15 Réponses to “L’ablation de la virilité”

  1. Écoute je ne peux pas t’obstiner, je suis mort de rire et de respect. S’il fallait que je me rase le dos, ça me coûterait très cher de crème à raser. Très peu pour moi, j’ai l’air d’un viking et je remercie quiconque m’honore de ce compliment!

    Ceci dit, inutile de louer une machine à tapis à l’épicerie, ça se lave tout seul dans la douche.

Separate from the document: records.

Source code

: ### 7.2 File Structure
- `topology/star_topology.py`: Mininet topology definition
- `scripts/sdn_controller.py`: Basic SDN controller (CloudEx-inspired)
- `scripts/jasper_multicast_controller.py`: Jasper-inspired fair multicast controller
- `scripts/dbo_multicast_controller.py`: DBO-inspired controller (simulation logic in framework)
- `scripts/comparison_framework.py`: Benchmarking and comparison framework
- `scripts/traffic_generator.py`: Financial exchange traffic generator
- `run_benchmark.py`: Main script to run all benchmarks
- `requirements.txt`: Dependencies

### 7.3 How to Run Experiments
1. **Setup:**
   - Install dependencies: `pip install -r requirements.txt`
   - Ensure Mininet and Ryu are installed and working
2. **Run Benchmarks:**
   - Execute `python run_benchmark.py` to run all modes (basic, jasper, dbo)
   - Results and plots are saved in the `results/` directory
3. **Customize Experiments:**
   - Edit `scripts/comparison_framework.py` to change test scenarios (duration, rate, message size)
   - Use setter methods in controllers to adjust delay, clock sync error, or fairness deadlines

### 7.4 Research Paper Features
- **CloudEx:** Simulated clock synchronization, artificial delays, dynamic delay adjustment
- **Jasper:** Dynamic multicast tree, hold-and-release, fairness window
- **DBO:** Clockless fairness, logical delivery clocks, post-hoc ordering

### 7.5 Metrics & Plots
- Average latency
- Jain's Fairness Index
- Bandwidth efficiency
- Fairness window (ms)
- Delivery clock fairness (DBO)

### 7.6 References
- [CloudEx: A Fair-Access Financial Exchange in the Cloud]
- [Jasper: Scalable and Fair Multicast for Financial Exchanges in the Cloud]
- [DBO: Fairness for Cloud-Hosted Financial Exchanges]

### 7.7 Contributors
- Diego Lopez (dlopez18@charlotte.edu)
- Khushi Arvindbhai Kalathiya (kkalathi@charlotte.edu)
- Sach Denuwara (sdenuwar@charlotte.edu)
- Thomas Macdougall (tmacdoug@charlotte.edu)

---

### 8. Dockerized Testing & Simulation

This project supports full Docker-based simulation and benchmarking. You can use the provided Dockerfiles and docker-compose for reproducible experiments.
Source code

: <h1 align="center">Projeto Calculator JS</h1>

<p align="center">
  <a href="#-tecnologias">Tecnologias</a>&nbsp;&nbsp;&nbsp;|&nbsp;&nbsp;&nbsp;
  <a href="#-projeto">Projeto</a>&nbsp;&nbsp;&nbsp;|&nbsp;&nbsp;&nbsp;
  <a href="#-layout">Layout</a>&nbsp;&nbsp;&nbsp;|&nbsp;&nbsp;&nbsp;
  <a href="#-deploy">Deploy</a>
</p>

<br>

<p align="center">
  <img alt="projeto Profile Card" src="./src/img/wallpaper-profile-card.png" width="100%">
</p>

    Vachement POILANT comme texte😀

  2. @Le Détracteur Constructif: J’entretiens moi-même fièrement cette pilosité qui, jadis, me faisait tant languir en se manifestant timidement lors des années bisextiles. Je crois que de belles valeurs sont véhiculées dans ce texte lorsque l’on sait les en extirper et il me fait plaisir que l’on puisse le considérer comme étant POILANT, terme que je rirai à intervales irréguliers pour les trois ou quatre prochains jours.

  3. « Ahahahah » éclatai-je d’un rire velu

  4. LoL mais quel texte!
    Vive les hommes virils!❤

  5. Fille Prépubère dans l'autobus Says:

    Ouin mais mon amie conne, sont cheveux sont VRAIMENT trop laids.

  6. @Fille Prépubère dans l’autobus: Tu diras à Vincent d’me rejoindre au Spot avec Martin pis on va aller Chez Allaire.

  7. Ah… à ma grande honte…. dernièrement… je me suis rasé le chest…
    Mais cependant, j’ai commis ce geste irréparable espérant que dans un avenir futur j’aurais plus de ces doux poils frisés.
    Mes frères étant très poilus, je me demande ou est MON poil!

    Mais c’est avec joie que j’ai constaté que mon poil était plus fourni(il fait 1 cm maintenant).

    Je suis heureux et un jour je pourrai peut-être penser à provoquer Rémi dans un duel Poillesque!

  8. @Dany: Je compatis sincèrement à ta cause et je partage ta douleur grâce à cette féroce compassion qui m’est propre. Je crois que tu as fait un grand sacrifice en brandissant ainsi la lame du destin au coeur même de ta masculinité mais c’est avec la confiance en tes propres capacités et en un futur meilleur que tu en ressortiras grandi. Il me fera donc plaisir de participer ardemment à ces échanges virils que tu projettes, levant déjà ma chope à ce moment historique.

  9. Écoute-moi bien: étant moi-même homosexuel (hé oui ! oh horreur ! je suis un des rares gais assumés de la blogosphère😉 lol), je vais te dire un secret qui ne sera pas du tout lu par des dizaines de personnes. Allez, approche, je ne te ferai pas mal. lol Voici: moi aussi je suis tanné de cette croisade contre ce que j’appellerais affectueusement le « pouel » ! Je veux dire que je trouve ça débile de voir tous ces gars faire la queue (sic!) pour aller se faire raser de partout. En tout cas, moi j’ai du poil et tant pis ! J’irai pas me faire ch… à me le faire enlever certain. Il est temps qu’on le dise: le « pouel », c’est beau.

    Ainsi soit-il.😉

  10. @Alex: Ce sont là des paroles bien réconfortantes et un touchant témoignage! J’ose espérer que nos efforts contribueront à ramener la population sur le droit chemin et que certains s’assumeront mieux et/ou comprendront l’essence profonde de leur pilosité, redonnant lentement mais sûrement au poil sa gloire du passé! Travaillons ensemble pour un monde meilleur.

  11. Puisque tout ici a été dit, de bien sages paroles joliments tissées, me je conterai de dire en inversant quelques mots  » YAY, VIVE LES VIKINGS ET LES HOMMES AVEC PLEIN DE CHEVEUX ET DE BARBE  » , énervée comme une jeune écolière en recherche de virilité. Quoique maintenant, les jeunes écolières, exposant à mon goût une trop grose dose de la couleur OR même si cela est bien loin d’être dans le sujet, recherchent plutôt le jeune homme  »propre ». Peu importe, un homme modifié tant qu’à moi n’éveillera jamais autant mes Zormones puisque je crois qu’à la base, elles sont faites pour être attrayées par les hommes des cavernes😀 Donc messieurs, soyez fiers de votre pilosité. Amen.

  12. @Julie: Je me réjouis de ton implication dans la cause des hommes virils et je crois que tu es porteuse d’une mentalité que toute femme devrait partager!

  13. Les cheveux là dedans? Ça fait 3 ans que je ne me suis pas fait couper les cheveux. Suis-je un homme meilleur?

  14. @Le Détracteur Constructif: Je suis un fervent admirateur de nos amis les cheveux qui, lorsque portés longs du côté masculin, sont très « metal ». Je crains toutefois que ça ne puisse impacter sur le facteur virilité contemporain (voir Kerry King). Tu es quand même sûrement un homme meilleur.

  15. Morbleu, je n’avais pas pensé à Kerry King!